A visão
Ana entrou na
rua que não era mais a sua e estacionou o carro preto à esquerda do edifício no
número 282, próximo à esquina. Uma árvore baixa, ainda pequena, encobria um pouco
o automóvel e impedia que a motorista fosse vista da calçada. A manhã de outono
estava agradável; airosa com suas cores delicadas da luz morna de um sol que
ainda não despertara completamente. Ana amava as manhãs como esta, de céu azul
claro quase sem nuvens, e sentia-se em paz. Quase completamente feliz.
Eram 8h de uma
quarta-feira lenta e Ana pensava em tudo que teria que fazer naquele dia
enquanto aguardava. Adiantara a saída de casa, não muito longe dali, com a
desculpa de que tinha um compromisso de trabalho cedo pela manhã. Mentira,
porém, sem remorsos, se despediu do namorado como de costume. Jantariam juntos
naquela noite antes do jogo de futebol. Eram muito boas as noites caseiras de
quarta-feira.
Ana gostava do
namorado, até bastante, apesar de não ter planos claros e objetivos estabelecidos
com ele. Moravam juntos há alguns meses e entendiam-se bem. A relação poderia durar
muito, para sempre.
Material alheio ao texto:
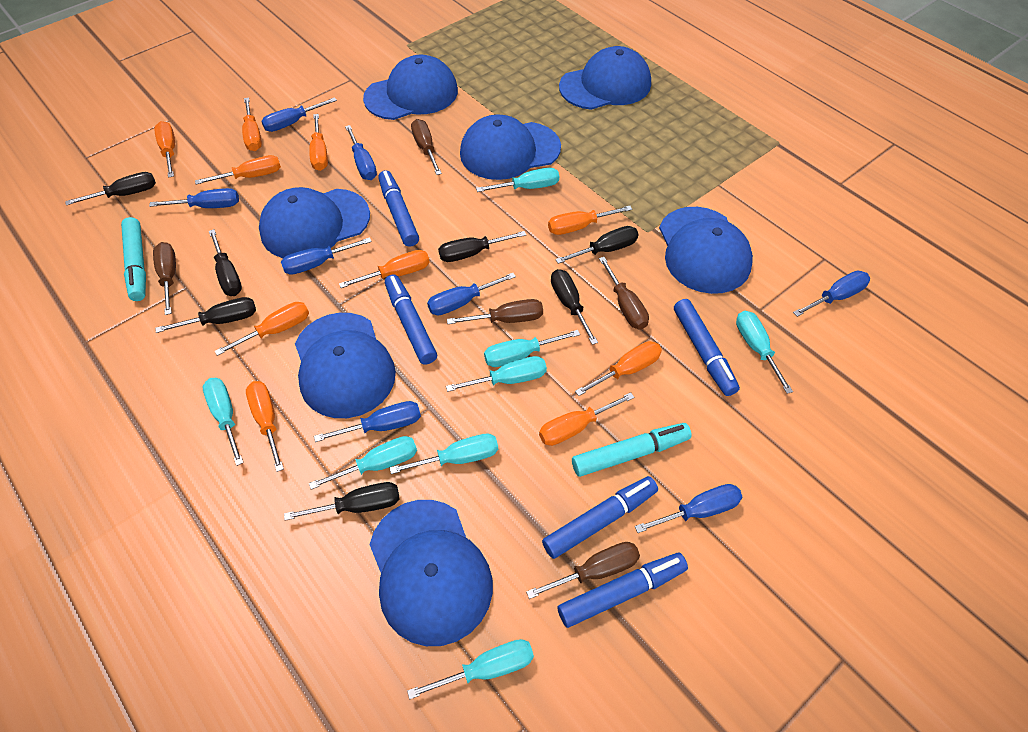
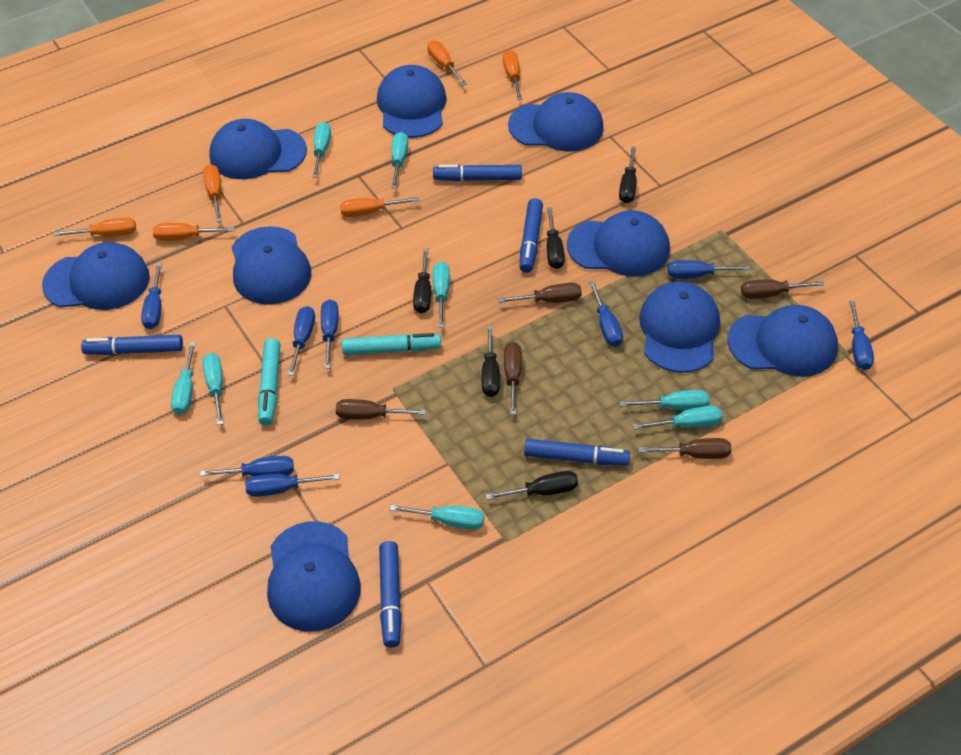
black screwdriver: [65,172,156,205] [155,297,256,333] [209,229,242,296] [284,482,400,521] [438,231,526,262] [551,269,598,345] [555,226,639,264] = 7 -> [413,249,431,314] [482,326,500,397] [485,471,578,500] [547,207,565,269] [619,147,637,203] = 5
blue cap: [259,187,370,258] [295,313,396,418] [363,55,458,120] [369,500,493,646] [460,114,561,180] [559,46,651,110] [659,207,753,294] = 7 -> [42,242,150,310] [209,119,307,179] [232,226,312,305] [267,521,361,632] [377,65,446,138] [508,92,604,152] [567,210,670,277] [639,282,720,373] [727,305,838,377] = 9
orange screwdriver: [154,121,175,178] [195,155,281,185] [214,302,309,356] [242,97,262,151] [246,381,284,472] [309,114,328,171] [339,250,430,288] [539,392,635,446] [548,206,632,235] [575,341,662,396] = 10 -> [53,218,136,237] [153,223,235,241] [203,164,222,222] [340,197,420,217] [427,40,467,86] [503,50,522,100] = 6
Ela poderia também acabar no ano que logo vem e nada
mudaria; as manhãs de outono continuariam agradáveis e belas para ela e a vida
seguiria tranquila.
Todas as quartas
essa era a rotina clandestina de Ana. Despertar um pouco mais cedo e sem
preguiça, arrumar-se bem para estar bonita, inventar um motivo plausível para a
tal saída-fora-de-hora, prometer um bom jantar para antes da partida de futebol
e desviar-se de seu caminho usual para ficar parada por alguns minutos, meia hora,
numa esquina conhecida da cidade. Ela sabia
que as mentiras não eram coisa boa; mesmo as bobas como essa. Afinal, e no
final das contas, ela nada faria para além de olhar. Que mal há em olhar?
Como todos os
dias, entre 8h e 8:20h da manhã o portão do edifício se abriu. De camiseta
branca e larga, bermudas longas e óculos escuros ele saiu, detendo-se um pouco
para uma breve conversa com o porteiro. Ana observou com atenção. Ele estava
bem, parecia alegre e bem disposto. Os tênis eram novos, e ele levava seu
sorriso largo e divertido; o sorriso mais bonito que seus olhos já tinham visto
na vida. Ana sentia tantas saudades das palavras e da voz daquele menino; do
seu menino.
João despediu-se
do porteiro e seguiu à direita para a estação de Metrô caminhando sem pressa
como de costume fazia. Ana observou-o até que dobrasse a esquina. Ele estava
lindo; estaria sempre lindo aos olhos dela. Ligou o carro e, apesar do pesar
das manhãs de quarta-feira, ela sentia-se bem. Ele estava bem e ela podia
seguir tranquila por mais uma semana. À noite haveria futebol.